当社の経営成績に重要な影響を与える要因は、当社の中で多くを占める居酒屋業界において、若年層のアルコール離れや少子高齢化等により市場全体が縮小しているといわれる中、他社との競合状態が激化し、当社グループの出店条件に合致する出店店舗の契約が締結できない等の理由で、新規出店が計画通りに遂行できない事態等が挙げられます。
当社におきましては、出店候補地情報を幅広く収集し、早期の出店検討を図り、その地域のお客様ニーズに合った店舗開発を行う方針であります。
② キャッシュ・フローの状況の分析・検討内容並びに資本の財源及び資金の流動性に係る情報
当社の当事業年度のキャッシュ・フローは、「第2 事業の状況 3経営者による財政状態、経営成績及びキャッシュ・フローの状況の分析 (1)経営成績等の状況の概要 ②キャッシュ・フローの状況」に記載のとおりであります。
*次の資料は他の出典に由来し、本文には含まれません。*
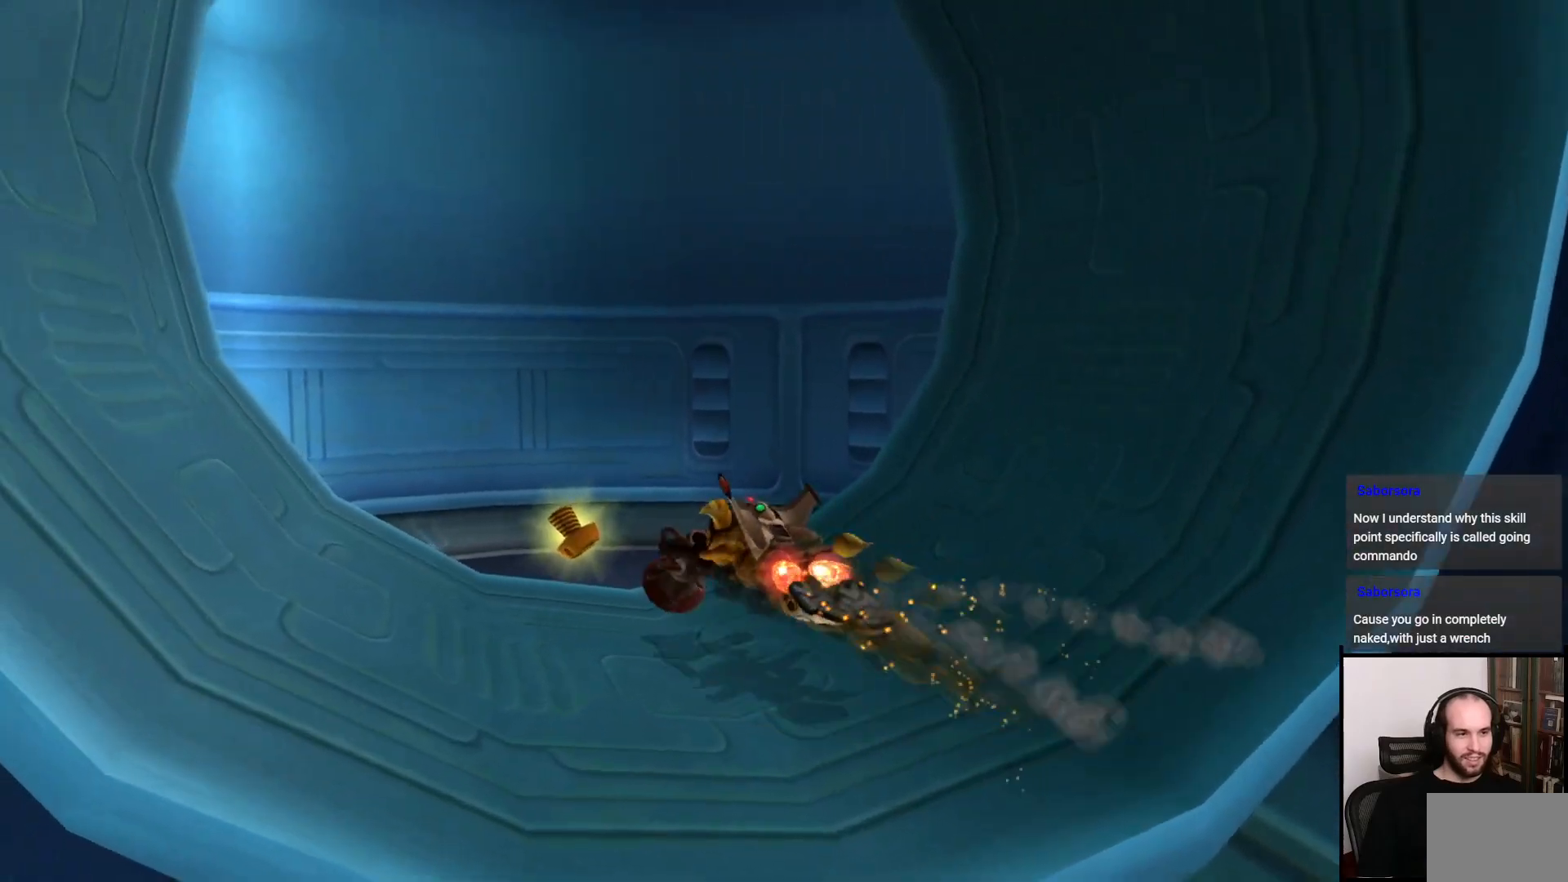
{"buttons": [], "left_stick": "right", "right_stick": "center", "events": [[167, "left_stick", "right"]]}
当社は運転資金につきましては、営業キャッシュ・フローで獲得した資金で賄い、設備資金につきましては、出店計画に応じた資金を長期借入金により調達すること及び不測の事態を想定してある程度の資金的な余裕を保持することを基本方針としております。
当事業年度において、新型コロナウイルス感染症の影響による今後の不確実な経営環境に備え、債務超過の解消等財務基盤の安全性を確保するため、エクイティファイナンスを実施し、債務超過の解消と事業拡大に備えた資金確保を行っております。
③ 重要な会計上の見積り及び当該見積りに用いた仮定
当社の財務諸表は、わが国において一般に公正妥当と認められている会計基準に準拠して作成されております。財務諸表の作成に当たって用いた会計上の見積り及び当該見積りに用いた仮定のうち、重要なものについては、第5 経理の状況 1 財務諸表等 (1)財務諸表 注記事項(重要な会計上の見積り)に記載のとおりであります。